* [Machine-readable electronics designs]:
⁂

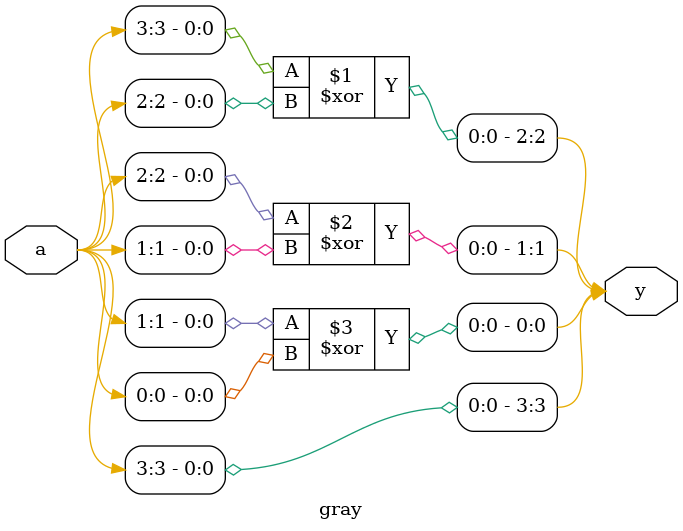
<source format=v>
module gray(a,y);
  input [3:0] a;
  output [3:0] y;
  assign y[3]=a[3];
  xor g1 (y[2],a[3],a[2]);
  xor g2 (y[1],a[2],a[1]);
  xor g3 (y[0],a[1],a[0]);
endmodule

</source>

⁂

This task calls for an exact copy of the data above, without pictures.

* [Exercise result]:
<source format=v>
module gray(a,y);
  input [3:0] a;
  output [3:0] y;
  assign y[3]=a[3];
  xor g1 (y[2],a[3],a[2]);
  xor g2 (y[1],a[2],a[1]);
  xor g3 (y[0],a[1],a[0]);
endmodule

</source>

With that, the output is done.